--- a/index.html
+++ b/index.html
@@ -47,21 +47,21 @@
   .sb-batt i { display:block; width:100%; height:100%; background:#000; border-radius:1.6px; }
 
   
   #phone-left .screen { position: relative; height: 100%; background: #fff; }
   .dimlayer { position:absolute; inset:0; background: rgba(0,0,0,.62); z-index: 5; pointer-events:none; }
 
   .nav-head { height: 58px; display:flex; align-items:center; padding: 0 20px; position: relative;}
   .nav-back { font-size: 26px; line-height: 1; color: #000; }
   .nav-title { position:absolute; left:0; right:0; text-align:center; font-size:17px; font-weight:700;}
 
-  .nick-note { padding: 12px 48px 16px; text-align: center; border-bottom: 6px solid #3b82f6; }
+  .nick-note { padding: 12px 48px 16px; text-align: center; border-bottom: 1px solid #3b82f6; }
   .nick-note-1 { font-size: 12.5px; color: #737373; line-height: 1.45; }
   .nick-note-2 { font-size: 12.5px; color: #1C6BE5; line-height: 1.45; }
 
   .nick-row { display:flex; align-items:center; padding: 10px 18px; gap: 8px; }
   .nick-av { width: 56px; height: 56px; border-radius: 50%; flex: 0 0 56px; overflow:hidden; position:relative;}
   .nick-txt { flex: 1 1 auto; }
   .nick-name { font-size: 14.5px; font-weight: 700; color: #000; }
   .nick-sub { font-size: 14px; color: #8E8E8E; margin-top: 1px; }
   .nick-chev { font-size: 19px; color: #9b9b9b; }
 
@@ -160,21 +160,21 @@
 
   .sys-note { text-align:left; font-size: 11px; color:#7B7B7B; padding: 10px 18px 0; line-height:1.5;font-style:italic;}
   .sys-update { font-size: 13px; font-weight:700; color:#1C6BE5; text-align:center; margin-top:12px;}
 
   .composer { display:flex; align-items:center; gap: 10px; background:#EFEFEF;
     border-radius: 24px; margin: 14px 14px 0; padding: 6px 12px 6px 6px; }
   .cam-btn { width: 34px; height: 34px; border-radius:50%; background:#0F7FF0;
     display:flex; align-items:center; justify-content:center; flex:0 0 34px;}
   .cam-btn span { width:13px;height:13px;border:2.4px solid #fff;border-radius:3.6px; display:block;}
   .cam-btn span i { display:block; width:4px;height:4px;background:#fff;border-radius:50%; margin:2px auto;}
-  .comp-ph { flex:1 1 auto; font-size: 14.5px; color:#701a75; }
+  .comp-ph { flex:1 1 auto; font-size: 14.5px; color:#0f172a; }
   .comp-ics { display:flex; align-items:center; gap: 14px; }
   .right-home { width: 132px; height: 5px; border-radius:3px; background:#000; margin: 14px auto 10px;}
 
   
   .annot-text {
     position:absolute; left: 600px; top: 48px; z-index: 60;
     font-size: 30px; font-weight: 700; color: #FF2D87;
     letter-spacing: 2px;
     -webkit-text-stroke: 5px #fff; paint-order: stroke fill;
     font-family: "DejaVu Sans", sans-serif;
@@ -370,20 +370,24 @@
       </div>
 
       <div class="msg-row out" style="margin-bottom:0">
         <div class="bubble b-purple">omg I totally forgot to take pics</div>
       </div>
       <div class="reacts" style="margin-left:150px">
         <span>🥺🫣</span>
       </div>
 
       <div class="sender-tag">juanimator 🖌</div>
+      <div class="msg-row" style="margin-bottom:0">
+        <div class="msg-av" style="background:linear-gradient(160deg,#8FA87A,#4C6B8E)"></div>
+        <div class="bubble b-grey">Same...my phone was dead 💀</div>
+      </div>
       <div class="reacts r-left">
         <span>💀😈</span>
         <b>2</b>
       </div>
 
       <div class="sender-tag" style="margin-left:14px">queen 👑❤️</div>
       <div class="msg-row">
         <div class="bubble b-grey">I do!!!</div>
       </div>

——

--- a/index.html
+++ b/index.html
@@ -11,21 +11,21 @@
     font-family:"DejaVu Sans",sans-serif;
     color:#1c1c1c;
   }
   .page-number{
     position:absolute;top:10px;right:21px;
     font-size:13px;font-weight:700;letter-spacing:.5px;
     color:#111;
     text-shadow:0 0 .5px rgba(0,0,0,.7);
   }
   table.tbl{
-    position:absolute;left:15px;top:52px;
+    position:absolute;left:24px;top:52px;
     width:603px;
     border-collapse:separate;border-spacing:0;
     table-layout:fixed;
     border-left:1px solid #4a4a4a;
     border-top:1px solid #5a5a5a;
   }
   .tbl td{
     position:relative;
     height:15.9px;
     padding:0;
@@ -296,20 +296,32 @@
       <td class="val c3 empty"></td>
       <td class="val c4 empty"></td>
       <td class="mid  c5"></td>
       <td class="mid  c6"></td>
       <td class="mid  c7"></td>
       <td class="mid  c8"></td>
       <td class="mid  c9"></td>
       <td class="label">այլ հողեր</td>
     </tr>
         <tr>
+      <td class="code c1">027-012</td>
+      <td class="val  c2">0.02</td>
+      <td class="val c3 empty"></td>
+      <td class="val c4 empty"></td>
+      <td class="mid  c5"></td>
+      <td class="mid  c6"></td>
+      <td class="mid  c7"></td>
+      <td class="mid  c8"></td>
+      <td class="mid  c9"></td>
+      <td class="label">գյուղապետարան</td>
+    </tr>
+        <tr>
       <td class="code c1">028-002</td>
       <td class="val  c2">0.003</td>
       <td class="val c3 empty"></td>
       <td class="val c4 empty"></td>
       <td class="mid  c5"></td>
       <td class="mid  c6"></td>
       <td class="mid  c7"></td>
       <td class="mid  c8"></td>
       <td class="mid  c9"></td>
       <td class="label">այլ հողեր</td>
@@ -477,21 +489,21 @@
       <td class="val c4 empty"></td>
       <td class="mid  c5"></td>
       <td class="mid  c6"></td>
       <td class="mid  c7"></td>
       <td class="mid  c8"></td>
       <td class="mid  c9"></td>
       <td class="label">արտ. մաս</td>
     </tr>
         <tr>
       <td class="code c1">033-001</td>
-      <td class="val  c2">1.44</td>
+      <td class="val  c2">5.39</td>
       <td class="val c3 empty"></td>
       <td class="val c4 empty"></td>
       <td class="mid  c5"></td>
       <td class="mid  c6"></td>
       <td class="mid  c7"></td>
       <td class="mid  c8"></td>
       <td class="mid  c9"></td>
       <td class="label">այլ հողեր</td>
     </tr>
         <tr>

——

## Goal of the exercise
An exact, complete copy of the lines above from the one with "center; border-bottom: 6px" through the one with "align-items:center; padding: 10px" is the whole answer.

## Completed task
-  .nick-note { padding: 12px 48px 16px; text-align: center; border-bottom: 6px solid #3b82f6; }
+  .nick-note { padding: 12px 48px 16px; text-align: center; border-bottom: 1px solid #3b82f6; }
   .nick-note-1 { font-size: 12.5px; color: #737373; line-height: 1.45; }
   .nick-note-2 { font-size: 12.5px; color: #1C6BE5; line-height: 1.45; }
 
   .nick-row { display:flex; align-items:center; padding: 10px 18px; gap: 8px; }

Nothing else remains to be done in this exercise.